Most organisms rely on interhomolog crossovers (COs) to ensure proper meiotic chromosome segregation but make few COs per chromosome pair. By monitoring repair events at a defined double-strand break (DSB) site during Caenorhabditis elegans meiosis, we reveal mechanisms that ensure formation of the obligate CO while limiting CO number. We find that CO is the preferred DSB repair outcome in the absence of inhibitory effects of other (nascent) recombination events. Thus, a single DSB per chromosome pair is largely sufficient to ensure CO formation. Further, we show that access to the homolog as a repair template is regulated, shutting down simultaneously for both CO and noncrossover (NCO) pathways. We propose that regulation of interhomolog access limits CO number and contributes to CO interference.

Fig. 1

Meiotic recombination initiated by Mos1 excision-induced DSBs. (A) Mos1 excision-induced DSB repair assay. (B) Time-course analysis of IH recombination induced at the Mos1 site. Chart shows the incidence of unc-5(+) recombinants among progeny derived from eggs laid in the indicated time intervals (hours phs) and the incidence of CO and NCO repair types (8) (table S3).

Fig. 2

COs induced by Mos1 excision inhibit formation of other COs on the same chromosome. Modified Mos1 DSB repair assay to evaluate CO interference. Purple indicates N2-derived chromosome IV segments, orange indicates segments derived from the Hawaiian strain background, and ticks indicate genetic positions of SNP markers.
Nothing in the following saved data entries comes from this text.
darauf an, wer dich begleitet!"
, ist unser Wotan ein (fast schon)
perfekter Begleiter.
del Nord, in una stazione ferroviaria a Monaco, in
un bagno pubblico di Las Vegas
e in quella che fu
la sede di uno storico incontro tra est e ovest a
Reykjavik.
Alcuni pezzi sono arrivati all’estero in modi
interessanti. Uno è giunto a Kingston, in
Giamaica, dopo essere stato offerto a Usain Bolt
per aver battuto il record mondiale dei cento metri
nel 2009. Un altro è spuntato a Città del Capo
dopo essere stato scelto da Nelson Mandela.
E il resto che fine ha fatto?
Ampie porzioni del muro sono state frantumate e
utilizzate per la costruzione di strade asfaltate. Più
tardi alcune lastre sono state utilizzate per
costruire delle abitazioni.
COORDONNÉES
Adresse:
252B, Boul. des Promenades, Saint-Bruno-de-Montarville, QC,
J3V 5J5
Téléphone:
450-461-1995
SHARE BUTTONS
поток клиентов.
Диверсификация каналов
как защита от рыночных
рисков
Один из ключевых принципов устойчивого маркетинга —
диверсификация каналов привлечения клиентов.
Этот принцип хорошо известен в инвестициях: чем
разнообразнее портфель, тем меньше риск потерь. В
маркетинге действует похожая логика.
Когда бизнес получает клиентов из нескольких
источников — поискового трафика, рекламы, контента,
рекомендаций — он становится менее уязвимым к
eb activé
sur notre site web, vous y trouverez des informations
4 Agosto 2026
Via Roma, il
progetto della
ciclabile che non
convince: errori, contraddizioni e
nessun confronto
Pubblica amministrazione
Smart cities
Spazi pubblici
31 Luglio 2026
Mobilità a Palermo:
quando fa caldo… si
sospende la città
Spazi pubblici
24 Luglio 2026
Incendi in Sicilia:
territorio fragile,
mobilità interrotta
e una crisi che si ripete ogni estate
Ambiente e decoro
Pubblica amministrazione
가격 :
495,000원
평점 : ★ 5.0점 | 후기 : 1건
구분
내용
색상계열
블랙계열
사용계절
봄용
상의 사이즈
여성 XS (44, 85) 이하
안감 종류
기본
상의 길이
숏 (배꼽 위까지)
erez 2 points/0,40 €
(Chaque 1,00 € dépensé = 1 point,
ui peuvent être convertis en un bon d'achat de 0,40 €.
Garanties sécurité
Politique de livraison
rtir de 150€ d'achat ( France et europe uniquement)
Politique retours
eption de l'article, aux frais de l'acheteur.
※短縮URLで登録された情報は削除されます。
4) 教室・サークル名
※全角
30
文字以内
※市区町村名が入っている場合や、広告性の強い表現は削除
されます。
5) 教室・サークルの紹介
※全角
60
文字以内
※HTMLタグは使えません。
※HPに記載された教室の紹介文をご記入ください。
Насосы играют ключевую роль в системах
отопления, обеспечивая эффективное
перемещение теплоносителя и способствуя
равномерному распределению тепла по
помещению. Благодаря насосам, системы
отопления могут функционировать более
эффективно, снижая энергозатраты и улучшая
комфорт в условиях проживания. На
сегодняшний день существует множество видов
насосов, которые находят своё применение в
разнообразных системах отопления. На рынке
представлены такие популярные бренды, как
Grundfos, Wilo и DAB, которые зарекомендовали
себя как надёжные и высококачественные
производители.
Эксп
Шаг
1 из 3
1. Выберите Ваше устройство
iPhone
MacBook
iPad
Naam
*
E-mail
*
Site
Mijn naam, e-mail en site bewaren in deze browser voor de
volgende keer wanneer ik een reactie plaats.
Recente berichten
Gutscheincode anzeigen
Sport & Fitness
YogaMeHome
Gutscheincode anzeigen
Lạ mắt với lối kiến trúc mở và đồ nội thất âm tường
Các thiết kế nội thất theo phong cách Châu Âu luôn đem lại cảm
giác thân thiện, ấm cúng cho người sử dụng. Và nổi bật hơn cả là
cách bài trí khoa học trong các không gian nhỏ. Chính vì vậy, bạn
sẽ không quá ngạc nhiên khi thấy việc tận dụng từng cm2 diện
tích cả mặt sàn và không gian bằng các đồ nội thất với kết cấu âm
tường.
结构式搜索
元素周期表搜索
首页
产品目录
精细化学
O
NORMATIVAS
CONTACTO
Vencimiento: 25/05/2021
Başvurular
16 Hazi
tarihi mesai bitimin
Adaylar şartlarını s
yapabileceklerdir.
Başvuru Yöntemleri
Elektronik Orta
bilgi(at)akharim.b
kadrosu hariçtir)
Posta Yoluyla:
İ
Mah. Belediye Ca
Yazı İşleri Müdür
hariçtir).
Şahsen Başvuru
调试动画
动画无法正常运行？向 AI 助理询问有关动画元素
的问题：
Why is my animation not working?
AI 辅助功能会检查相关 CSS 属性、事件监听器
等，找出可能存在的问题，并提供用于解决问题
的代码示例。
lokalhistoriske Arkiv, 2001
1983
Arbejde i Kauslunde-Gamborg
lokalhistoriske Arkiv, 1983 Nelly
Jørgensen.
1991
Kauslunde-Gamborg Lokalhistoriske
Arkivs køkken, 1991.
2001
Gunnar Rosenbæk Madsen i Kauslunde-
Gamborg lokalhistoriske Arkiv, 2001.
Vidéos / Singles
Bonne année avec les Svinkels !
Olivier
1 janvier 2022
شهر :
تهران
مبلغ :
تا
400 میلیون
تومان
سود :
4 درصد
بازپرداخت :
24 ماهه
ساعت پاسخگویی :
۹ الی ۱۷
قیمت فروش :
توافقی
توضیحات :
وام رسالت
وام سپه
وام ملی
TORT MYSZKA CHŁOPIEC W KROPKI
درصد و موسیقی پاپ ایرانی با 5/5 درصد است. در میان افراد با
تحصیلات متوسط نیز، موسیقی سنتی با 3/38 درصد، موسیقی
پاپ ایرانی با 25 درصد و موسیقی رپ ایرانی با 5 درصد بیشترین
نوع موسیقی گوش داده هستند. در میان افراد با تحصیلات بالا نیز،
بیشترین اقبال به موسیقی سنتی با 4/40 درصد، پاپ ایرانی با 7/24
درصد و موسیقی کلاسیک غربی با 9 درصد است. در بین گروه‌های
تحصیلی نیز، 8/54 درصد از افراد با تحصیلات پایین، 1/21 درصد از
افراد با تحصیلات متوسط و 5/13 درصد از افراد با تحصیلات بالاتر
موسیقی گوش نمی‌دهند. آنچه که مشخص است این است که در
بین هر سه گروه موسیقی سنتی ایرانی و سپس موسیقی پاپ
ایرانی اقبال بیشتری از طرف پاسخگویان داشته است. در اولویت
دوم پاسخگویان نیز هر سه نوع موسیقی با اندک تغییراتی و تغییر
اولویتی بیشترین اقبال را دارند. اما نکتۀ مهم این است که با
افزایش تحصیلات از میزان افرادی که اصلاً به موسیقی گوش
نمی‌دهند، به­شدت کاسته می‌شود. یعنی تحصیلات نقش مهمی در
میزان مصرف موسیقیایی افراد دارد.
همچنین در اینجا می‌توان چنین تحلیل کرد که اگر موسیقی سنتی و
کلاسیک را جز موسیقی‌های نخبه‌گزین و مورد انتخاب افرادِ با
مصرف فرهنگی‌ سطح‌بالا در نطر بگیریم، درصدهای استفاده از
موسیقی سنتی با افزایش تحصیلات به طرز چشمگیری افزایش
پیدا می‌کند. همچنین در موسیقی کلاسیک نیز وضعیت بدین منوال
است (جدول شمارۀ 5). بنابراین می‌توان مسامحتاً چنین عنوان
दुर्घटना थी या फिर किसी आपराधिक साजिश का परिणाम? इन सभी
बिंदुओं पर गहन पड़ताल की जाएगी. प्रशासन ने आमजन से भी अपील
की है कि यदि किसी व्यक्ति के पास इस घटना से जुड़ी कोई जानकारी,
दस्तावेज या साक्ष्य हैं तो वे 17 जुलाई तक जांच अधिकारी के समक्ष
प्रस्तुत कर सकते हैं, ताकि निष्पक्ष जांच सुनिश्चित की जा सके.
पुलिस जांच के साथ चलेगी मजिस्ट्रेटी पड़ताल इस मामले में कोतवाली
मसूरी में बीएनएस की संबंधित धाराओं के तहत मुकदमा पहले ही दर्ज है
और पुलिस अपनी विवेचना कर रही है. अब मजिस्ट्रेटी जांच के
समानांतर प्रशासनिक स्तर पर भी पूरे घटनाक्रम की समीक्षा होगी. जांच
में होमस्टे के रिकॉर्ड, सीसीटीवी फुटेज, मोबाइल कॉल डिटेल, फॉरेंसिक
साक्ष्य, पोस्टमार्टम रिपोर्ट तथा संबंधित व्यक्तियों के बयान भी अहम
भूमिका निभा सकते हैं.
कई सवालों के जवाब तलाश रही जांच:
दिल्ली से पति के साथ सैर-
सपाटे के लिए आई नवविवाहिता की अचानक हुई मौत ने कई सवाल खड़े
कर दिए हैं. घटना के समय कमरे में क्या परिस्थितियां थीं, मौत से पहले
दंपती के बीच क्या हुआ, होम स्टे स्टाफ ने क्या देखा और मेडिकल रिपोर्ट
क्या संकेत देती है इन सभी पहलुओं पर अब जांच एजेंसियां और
Genotypic classes (and number of occurrences) are shown for chromosomes that had undergone either a CO or NCO event at Mos1.

Fig. 3

Mos1-induced DSBs are efficiently converted into COs when endogenous DSBs are absent. (A) IH recombinants and CO versus NCO repair types after DSB induction at the Mos1 site in spo-11 worms. Here and in Fig. 4, a subset of recombinants could not be scored for CO versus NCO repair type because of premature death or aneuploidy (8). (B) Mos1-initiated COs in the spo-11 background result in cytologically detectable chiasmata. (Top) The full complement of chromosomes in a single diakinesis-stage oocyte nucleus. (Left) WT nucleus with six pairs of homologs connected by chiasmata; four are oriented so that chromosome axis protein HIM-3 is visible in a cross-shaped structure marking the chiasma. (Center and right) Nuclei from a spo-11 mutant carrying unc-5(Mos1), 40 hours after heat-shock induction of transposase; the center nucleus has 12 unattached chromosomes (univalents), whereas the left nucleus contains one bivalent with a Mos1-induced chiasma (arrowhead). (Bottom) Single focal plane highlighting the chiasma and a nearby univalent. (C) Quantitation of chiasma formation elicited by heat shock–induced DSBs; parentheses indicate numbers of nuclei scored. Detection of nuclei with unambiguous chiasmata after DSB induction is highly significant, because these were never detected in controls (*P = 0.001). The 11 DAPI bodies (ambiguous) class can include both (i) nuclei with two univalents in close proximity that are difficult to resolve and (ii) nuclei with a real CO/chiasma in which the chiasma is in an unclear orientation. DAPI, 4′,6-diamidino-2-phenylindole.

Fig. 4

Time-course analysis of Mos1-induced meiotic IH recombination in msh-5 and rtel-1 mutants. (A) Incidence of unc-5(+) recombinants among progeny derived from eggs laid in the indicated time intervals phs; unc-5(+) recombinants were never detected in the 10- to 22-hour interval (corresponding to nuclei furthest in meiotic progression at the time of heat shock) in WT but were detected in this early interval in both msh-5 (*P = 0.007) and rtel-1 (**P = 0.003) mutant backgrounds. (B) Incidence of CO and NCO repair types (8).